Now, would you like me to tell you how to maintain a starter?
It’s really easy. They are surprisingly hard to kill. Kind of like you.”
“What the fuck?”
A deep voice boomed through the little hospital room, drowning out the monitors. A man strode into the room, his eyes frantic and wild as they landed on my patient with the fear I’d witnessed all too many times.
“Jesus. Dad.”
Something about hearing that deep voice turn to a croak turned my heart inside out.
Family, then. Possibly one of the four children.
Though this man was very, very grown.
He was also the most beautiful person I had ever seen.
Not in a classical way, per se. His appeal reminded more of some of the older buildings in Boston, like the nineteenth-century townhouses that lined the Common and the streets of Cambridge.
The ones that were gorgeous in their restoration, but still bore marks from the past that could never be completely erased—and were better for it.
He dripped money, but seemed slightly wild just the same.

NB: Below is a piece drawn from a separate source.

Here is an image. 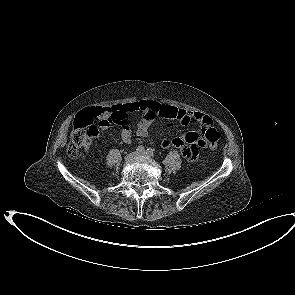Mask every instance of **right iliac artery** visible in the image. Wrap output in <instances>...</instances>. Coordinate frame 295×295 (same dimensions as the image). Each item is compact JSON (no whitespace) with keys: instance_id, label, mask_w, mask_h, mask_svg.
Here are the masks:
<instances>
[{"instance_id":"82829eb1","label":"right iliac artery","mask_w":295,"mask_h":295,"mask_svg":"<svg viewBox=\"0 0 295 295\" xmlns=\"http://www.w3.org/2000/svg\"><path fill=\"white\" fill-rule=\"evenodd\" d=\"M136 150H137V152L141 153V152H143L145 149H144L143 146H138Z\"/></svg>"}]
</instances>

His tailored suit couldn’t quite mask the tense stance of a fighter, and his angular face, carved with high cheekbones, was marred with a scar just over his right brow and a nose that had to have been broken at least once in his life.
A shock of untamable dark reddish-brown hair brushed his ears, and a stubble shadowed his jaw despite the fact that it wasn’t even close to five o’clock.
The custom clothes, the diamond-encrusted cufflinks, the mirror-polished shoes were all very nice, but they couldn’t quite mask the sense that there were very sharp claws beneath the layers of refinement, ready to unsheathe at the slightest provocation.
He blinked, and his eyes, so green they were almost black, immediately became the most remarkable thing about him. They darted over his father’s state with quick intelligence and a well of emotion flashing in their depths.
Then they turned on me.
“Who the fuck are you?”
His cold words were laced with fury and a thick Boston accent that felt so at odds with the suit and tie. If I hadn’t been frozen in place, I would have hidden behind Mr. Black’s slumbering form. Instead, I jumped, sending playing cards into the air like confetti.
I swallowed hard as I gathered them back together under his steely gaze. In my experience, there was only one response for a grieving family member. It happened to be the same one I used to calm my sister when she threw tantrums or to ease my father back from the brink of his own misery.
I set the cards on the tray, then held up my palms and flashed the gentle smile I’d honed so carefully in my twenty-eight years. “Hello. I’m Simone Bishop. And I’m here to help.”